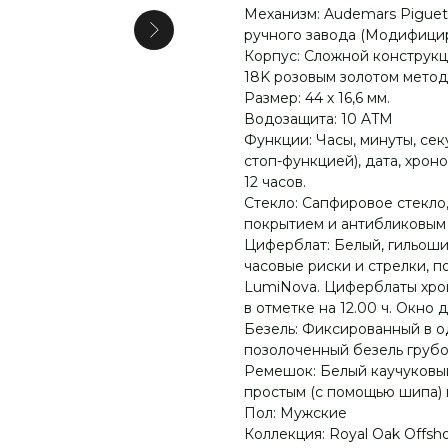
Механизм: Audemars Piguet
ручного завода (Модифицир
Корпус: Сложной конструкци
18K розовым золотом мето
Размер: 44 х 16,6 мм.
Водозащита: 10 ATM
Функции: Часы, минуты, сек
стоп-функцией), дата, хрон
12 часов.
Стекло: Сапфировое стекл
покрытием и антибликовым 
Циферблат: Белый, гильоши
часовые риски и стрелки, 
LumiNova. Циферблаты хро
в отметке на 12.00 ч. Окно 
Безель: Фиксированный в 
позолоченный безель груб
Ремешок: Белый каучуковый
простым (с помощью шипа) 
Пол: Мужские
Коллекция: Royal Oak Offsh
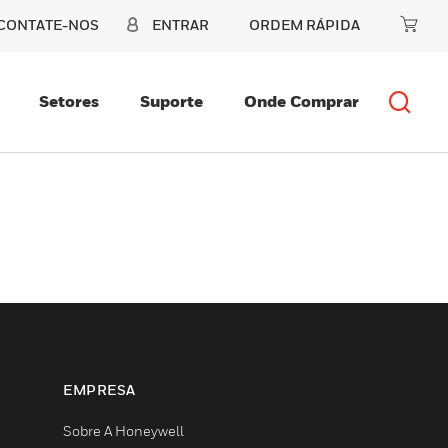
CONTATE-NOS
ENTRAR
ORDEM RÁPIDA
Setores
Suporte
Onde Comprar
EMPRESA
Sobre A Honeywell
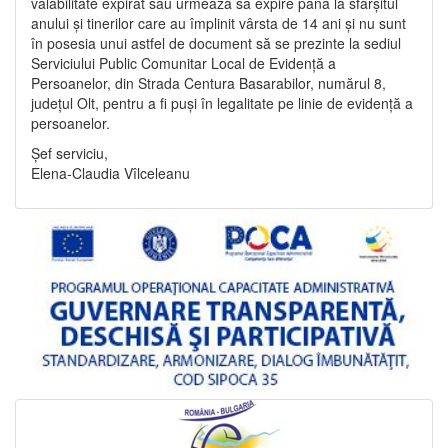
valabilitate expirat sau urmează să expire până la sfârșitul
anului și tinerilor care au împlinit vârsta de 14 ani și nu sunt
în posesia unui astfel de document să se prezinte la sediul
Serviciului Public Comunitar Local de Evidență a
Persoanelor, din Strada Centura Basarabilor, numărul 8,
județul Olt, pentru a fi puși în legalitate pe linie de evidență a
persoanelor.
Șef serviciu,
Elena-Claudia Vîlceleanu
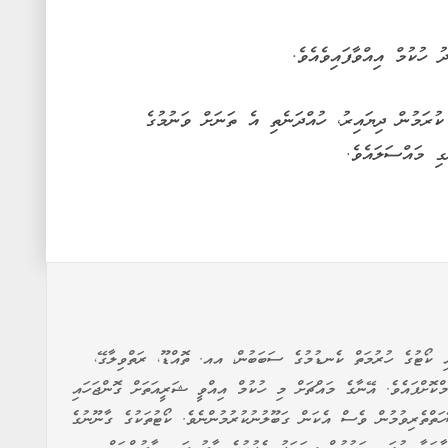
ހުކުމް އިއްވާފައިވެއެވެ.
ުރަމުން ދިޔައިރު، ހުއްދަނެތި އެ ތަނަށް ވަނުމުގެ
އި ކޯޓުގެ ހުރުމަތް ކެނޑުމުގެ ސަބަބުން، އއ. ތޮއްޑޫ، ރަތްވިލާގޭ،
ްކޮށްފައެވެ. އޭނާގެ މައްޗަށް މި ހުކުމް އިއްވީ ޝަރީއަތަށް ގޮންޖަހައި
ހަތްތެރިވުމުން ވެސް އެކަން ގަބޫލުނުކުރުމުންނެވެ. ކޯޓުތަކުގެ ގާނޫނުގެ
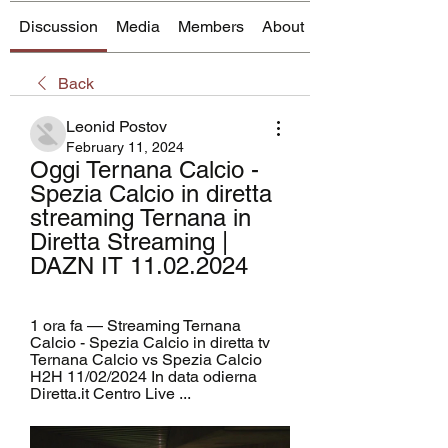
Discussion
Media
Members
About
Back
Leonid Postov
February 11, 2024
Oggi Ternana Calcio - 
Spezia Calcio in diretta 
streaming Ternana in 
Diretta Streaming | 
DAZN IT 11.02.2024
1 ora fa — Streaming Ternana 
Calcio - Spezia Calcio in diretta tv 
Ternana Calcio vs Spezia Calcio 
H2H 11/02/2024 In data odierna 
Diretta.it Centro Live ...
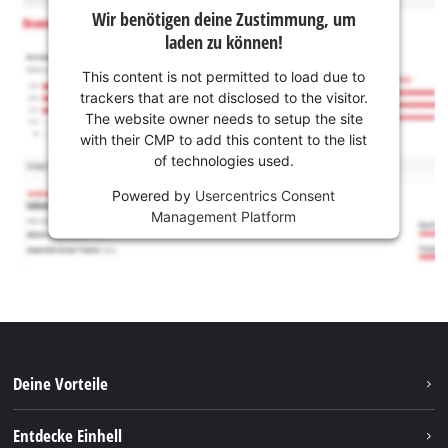
Wir benötigen deine Zustimmung, um
laden zu können!
This content is not permitted to load due to
trackers that are not disclosed to the visitor.
The website owner needs to setup the site
with their CMP to add this content to the list
of technologies used.
Powered by
Usercentrics Consent
Management Platform
Deine Vorteile
Entdecke Einhell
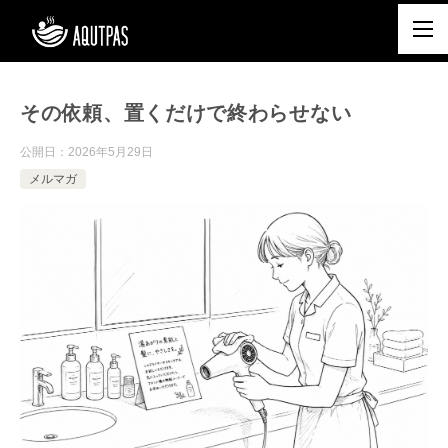
その依頼、置くだけで終わらせない
公開日：
2026年5月29日
メルマガ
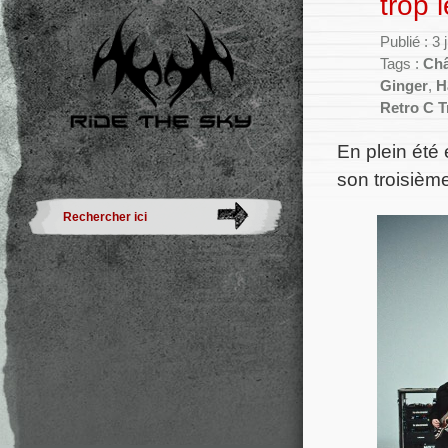
trop 
Publié : 3 
Tags :
Châ
Ginger
,
H
Retro C T
En plein été 
son troisièm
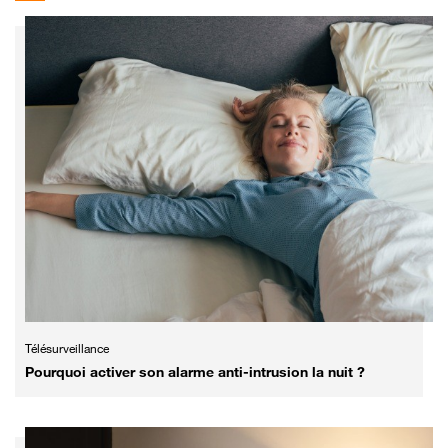
Télésurveillance
Pourquoi activer son alarme anti-intrusion la nuit ?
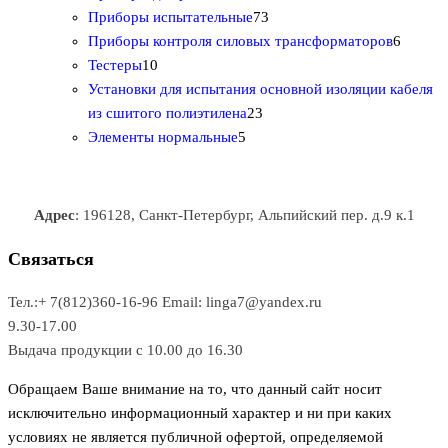
т
а
в
в
7
в
2
р
Приборы испытательные
73
о
а
а
3
т
а
6
Приборы контроля силовых трансформаторов
6
1
в
р
р
т
о
т
Тестеры
10
0
а
о
о
о
в
о
Установки для испытания основной изоляции кабеля
т
р
в
в
2
в
а
в
из сшитого полиэтилена
23
о
о
5
3
а
р
а
Элементы нормальные
5
в
в
т
т
р
а
р
а
о
о
а
о
р
в
в
в
Адрес
: 196128, Санкт-Петербург, Альпийский пер. д.9 к.1
о
а
а
в
р
р
Связаться
о
а
Тел.:+ 7(812)360-16-96
Email: linga7@yandex.ru
в
9.30-17.00
Выдача продукции с 10.00 до 16.30
Обращаем Ваше внимание на то, что данный сайт носит
исключительно информационный характер и ни при каких
условиях не является публичной офертой, определяемой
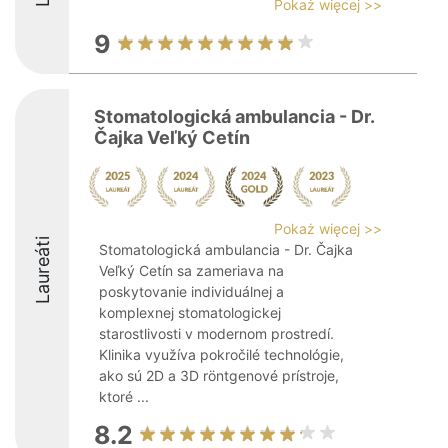
Pokaż więcej >>
9
Stomatologická ambulancia - Dr.
Čajka Veľký Cetín
Pokaż więcej >>
Laureáti
Stomatologická ambulancia - Dr. Čajka
Veľký Cetín sa zameriava na
poskytovanie individuálnej a
komplexnej stomatologickej
starostlivosti v modernom prostredí.
Klinika využíva pokročilé technológie,
ako sú 2D a 3D röntgenové prístroje,
ktoré ...
8.2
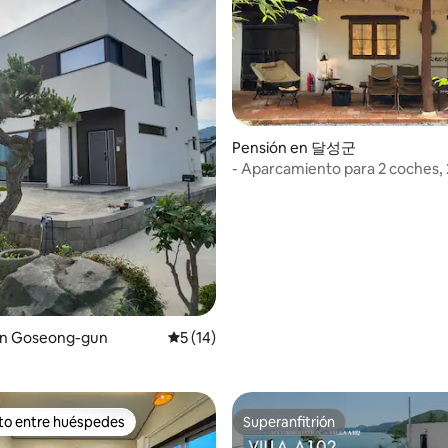
s la más larga del país y es
te emocionante. Jirisan
a, así que hay muchas cosas
Experiencia de
nocturna 🌰 Desde mediados de
e hasta mediados de octubre,
edes que reserven 2 noches o
n disfrutar de la vendimia
io: 5 de 5; 27 evaluaciones
Pensión en 달성군
 (Consulta antes de reservar)
- Aparcamiento para 2 coches,
[+ adicionales], barbacoa de c
jardín privado, bar LP, jacuzzi, 
juegos
en Goseong-gun
Calificación promedio: 5 de 5; 14 evaluac
5 (14)
ito entre huéspedes
Superanfitrión
ejores en Favorito entre huéspedes
Superanfitrión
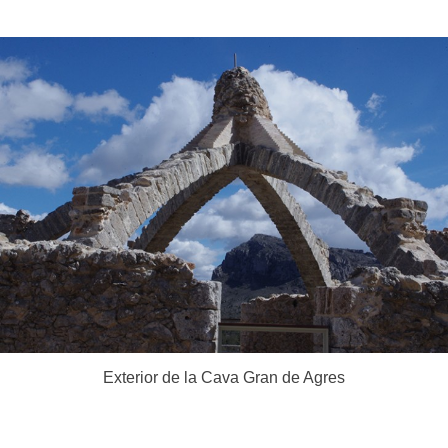
Exterior de la Cava Gran de Agres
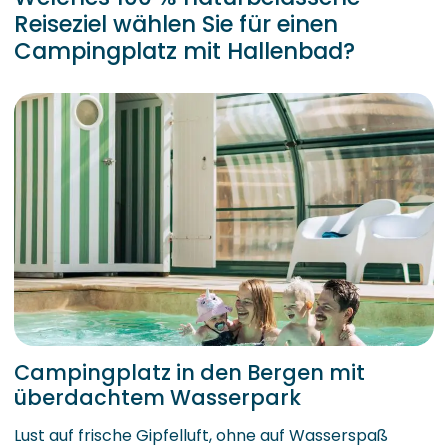
Reiseziel wählen Sie für einen
Campingplatz mit Hallenbad?
Campingplatz in den Bergen mit
überdachtem Wasserpark
Lust auf frische Gipfelluft, ohne auf Wasserspaß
########################################
PROBLEM DETAILS
Copy out all of the text in the data above word for word, leaving out the pictures.

OUTPUT BELOW
Механизм: Audemars Piguet
ручного завода (Модифицир
Корпус: Сложной конструкци
18K розовым золотом мето
Размер: 44 х 16,6 мм.
Водозащита: 10 ATM
Функции: Часы, минуты, сек
стоп-функцией), дата, хрон
12 часов.
Стекло: Сапфировое стекл
покрытием и антибликовым 
Циферблат: Белый, гильоши
часовые риски и стрелки, 
LumiNova. Циферблаты хро
в отметке на 12.00 ч. Окно 
Безель: Фиксированный в 
позолоченный безель груб
Ремешок: Белый каучуковый
простым (с помощью шипа) 
Пол: Мужские
Коллекция: Royal Oak Offsh
CONTATE-NOS
ENTRAR
ORDEM RÁPIDA
Setores
Suporte
Onde Comprar
EMPRESA
Sobre A Honeywell
valabilitate expirat sau urmează să expire până la sfârșitul
anului și tinerilor care au împlinit vârsta de 14 ani și nu sunt
în posesia unui astfel de document să se prezinte la sediul
Serviciului Public Comunitar Local de Evidență a
Persoanelor, din Strada Centura Basarabilor, numărul 8,
județul Olt, pentru a fi puși în legalitate pe linie de evidență a
persoanelor.
Șef serviciu,
Elena-Claudia Vîlceleanu
ހުކުމް އިއްވާފައިވެއެވެ.
ުރަމުން ދިޔައިރު، ހުއްދަނެތި އެ ތަނަށް ވަނުމުގެ
އި ކޯޓުގެ ހުރުމަތް ކެނޑުމުގެ ސަބަބުން، އއ. ތޮއްޑޫ، ރަތްވިލާގޭ،
ްކޮށްފައެވެ. އޭނާގެ މައްޗަށް މި ހުކުމް އިއްވީ ޝަރީއަތަށް ގޮންޖަހައި
ހަތްތެރިވުމުން ވެސް އެކަން ގަބޫލުނުކުރުމުންނެވެ. ކޯޓުތަކުގެ ގާނޫނުގެ
Discussion
Media
Members
About
Back
Leonid Postov
February 11, 2024
Oggi Ternana Calcio - 
Spezia Calcio in diretta 
streaming Ternana in 
Diretta Streaming | 
DAZN IT 11.02.2024
1 ora fa — Streaming Ternana 
Calcio - Spezia Calcio in diretta tv 
Ternana Calcio vs Spezia Calcio 
H2H 11/02/2024 In data odierna 
Diretta.it Centro Live ...
Wir benötigen deine Zustimmung, um
laden zu können!
This content is not permitted to load due to
trackers that are not disclosed to the visitor.
The website owner needs to setup the site
with their CMP to add this content to the list
of technologies used.
Powered by
Usercentrics Consent
Management Platform
Deine Vorteile
Entdecke Einhell
その依頼、置くだけで終わらせない
公開日：
2026年5月29日
メルマガ
trop 
Publié : 3 
Tags :
Châ
Ginger
,
H
Retro C T
En plein été 
son troisièm
Télésurveillance
Pourquoi activer son alarme anti-intrusion la nuit ?
т
а
в
в
7
в
2
р
Приборы испытательные
73
о
а
а
3
т
а
6
Приборы контроля силовых трансформаторов
6
1
в
р
р
т
о
т
Тестеры
10
0
а
о
о
о
в
о
Установки для испытания основной изоляции кабеля
т
р
в
в
2
в
а
в
из сшитого полиэтилена
23
о
о
5
3
а
р
а
Элементы нормальные
5
в
в
т
т
р
а
р
а
о
о
а
о
р
в
в
в
Адрес
: 196128, Санкт-Петербург, Альпийский пер. д.9 к.1
о
а
а
в
р
р
Связаться
о
а
Тел.:+ 7(812)360-16-96
Email: linga7@yandex.ru
в
9.30-17.00
Выдача продукции с 10.00 до 16.30
Обращаем Ваше внимание на то, что данный сайт носит
исключительно информационный характер и ни при каких
условиях не является публичной офертой, определяемой
Pokaż więcej >>
9
Stomatologická ambulancia - Dr.
Čajka Veľký Cetín
Pokaż więcej >>
Laureáti
Stomatologická ambulancia - Dr. Čajka
Veľký Cetín sa zameriava na
poskytovanie individuálnej a
komplexnej stomatologickej
starostlivosti v modernom prostredí.
Klinika využíva pokročilé technológie,
ako sú 2D a 3D röntgenové prístroje,
ktoré ...
8.2
s la más larga del país y es
te emocionante. Jirisan
a, así que hay muchas cosas
Experiencia de
nocturna 🌰 Desde mediados de
e hasta mediados de octubre,
edes que reserven 2 noches o
n disfrutar de la vendimia
io: 5 de 5; 27 evaluaciones
Pensión en 달성군
 (Consulta antes de reservar)
- Aparcamiento para 2 coches,
[+ adicionales], barbacoa de c
jardín privado, bar LP, jacuzzi, 
juegos
en Goseong-gun
Calificación promedio: 5 de 5; 14 evaluac
5 (14)
ito entre huéspedes
Superanfitrión
ejores en Favorito entre huéspedes
Superanfitrión
Exterior de la Cava Gran de Agres
Reiseziel wählen Sie für einen
Campingplatz mit Hallenbad?
Campingplatz in den Bergen mit
überdachtem Wasserpark
Lust auf frische Gipfelluft, ohne auf Wasserspaß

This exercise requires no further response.